### Activity:
Print every line of the data word for word.

### Information supplied:
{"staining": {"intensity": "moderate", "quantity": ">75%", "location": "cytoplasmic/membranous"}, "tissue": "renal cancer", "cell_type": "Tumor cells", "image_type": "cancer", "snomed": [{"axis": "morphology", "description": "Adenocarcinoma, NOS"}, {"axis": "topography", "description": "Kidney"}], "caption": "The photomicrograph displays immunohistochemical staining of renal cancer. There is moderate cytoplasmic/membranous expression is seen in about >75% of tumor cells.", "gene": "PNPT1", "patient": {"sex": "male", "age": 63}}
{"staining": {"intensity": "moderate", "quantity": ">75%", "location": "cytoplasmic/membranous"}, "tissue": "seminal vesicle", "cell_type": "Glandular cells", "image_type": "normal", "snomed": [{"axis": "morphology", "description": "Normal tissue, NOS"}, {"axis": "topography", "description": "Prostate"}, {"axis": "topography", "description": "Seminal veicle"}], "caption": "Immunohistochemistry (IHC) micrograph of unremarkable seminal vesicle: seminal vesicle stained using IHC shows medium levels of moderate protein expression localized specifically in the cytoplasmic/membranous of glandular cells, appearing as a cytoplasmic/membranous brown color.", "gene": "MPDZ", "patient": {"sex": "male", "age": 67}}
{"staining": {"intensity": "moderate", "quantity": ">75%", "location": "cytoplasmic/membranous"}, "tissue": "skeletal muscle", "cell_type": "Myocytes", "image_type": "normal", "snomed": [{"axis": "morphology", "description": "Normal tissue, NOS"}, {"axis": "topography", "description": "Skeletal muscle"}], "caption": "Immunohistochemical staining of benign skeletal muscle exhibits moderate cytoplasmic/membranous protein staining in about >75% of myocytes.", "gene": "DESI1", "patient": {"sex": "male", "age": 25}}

### Exercise response:
{"staining": {"intensity": "moderate", "quantity": ">75%", "location": "cytoplasmic/membranous"}, "tissue": "renal cancer", "cell_type": "Tumor cells", "image_type": "cancer", "snomed": [{"axis": "morphology", "description": "Adenocarcinoma, NOS"}, {"axis": "topography", "description": "Kidney"}], "caption": "The photomicrograph displays immunohistochemical staining of renal cancer. There is moderate cytoplasmic/membranous expression is seen in about >75% of tumor cells.", "gene": "PNPT1", "patient": {"sex": "male", "age": 63}}
{"staining": {"intensity": "moderate", "quantity": ">75%", "location": "cytoplasmic/membranous"}, "tissue": "seminal vesicle", "cell_type": "Glandular cells", "image_type": "normal", "snomed": [{"axis": "morphology", "description": "Normal tissue, NOS"}, {"axis": "topography", "description": "Prostate"}, {"axis": "topography", "description": "Seminal veicle"}], "caption": "Immunohistochemistry (IHC) micrograph of unremarkable seminal vesicle: seminal vesicle stained using IHC shows medium levels of moderate protein expression localized specifically in the cytoplasmic/membranous of glandular cells, appearing as a cytoplasmic/membranous brown color.", "gene": "MPDZ", "patient": {"sex": "male", "age": 67}}
{"staining": {"intensity": "moderate", "quantity": ">75%", "location": "cytoplasmic/membranous"}, "tissue": "skeletal muscle", "cell_type": "Myocytes", "image_type": "normal", "snomed": [{"axis": "morphology", "description": "Normal tissue, NOS"}, {"axis": "topography", "description": "Skeletal muscle"}], "caption": "Immunohistochemical staining of benign skeletal muscle exhibits moderate cytoplasmic/membranous protein staining in about >75% of myocytes.", "gene": "DESI1", "patient": {"sex": "male", "age": 25}}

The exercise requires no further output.